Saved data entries
Segment Open
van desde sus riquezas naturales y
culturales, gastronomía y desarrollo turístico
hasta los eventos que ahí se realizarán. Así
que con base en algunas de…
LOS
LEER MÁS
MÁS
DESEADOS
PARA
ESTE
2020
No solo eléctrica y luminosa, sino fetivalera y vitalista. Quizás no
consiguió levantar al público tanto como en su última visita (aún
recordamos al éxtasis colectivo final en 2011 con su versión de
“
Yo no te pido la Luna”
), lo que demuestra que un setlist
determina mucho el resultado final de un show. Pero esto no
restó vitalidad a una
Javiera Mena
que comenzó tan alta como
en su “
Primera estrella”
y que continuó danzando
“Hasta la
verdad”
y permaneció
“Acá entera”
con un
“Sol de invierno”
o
Segment Closed
- [TASK OBJECTIVE]
Print every line of the data above word for word, with no changes.

- [PROBLEM SOLUTION]
van desde sus riquezas naturales y
culturales, gastronomía y desarrollo turístico
hasta los eventos que ahí se realizarán. Así
que con base en algunas de…
LOS
LEER MÁS
MÁS
DESEADOS
PARA
ESTE
2020
No solo eléctrica y luminosa, sino fetivalera y vitalista. Quizás no
consiguió levantar al público tanto como en su última visita (aún
recordamos al éxtasis colectivo final en 2011 con su versión de
“
Yo no te pido la Luna”
), lo que demuestra que un setlist
determina mucho el resultado final de un show. Pero esto no
restó vitalidad a una
Javiera Mena
que comenzó tan alta como
en su “
Primera estrella”
y que continuó danzando
“Hasta la
verdad”
y permaneció
“Acá entera”
con un
“Sol de invierno”
o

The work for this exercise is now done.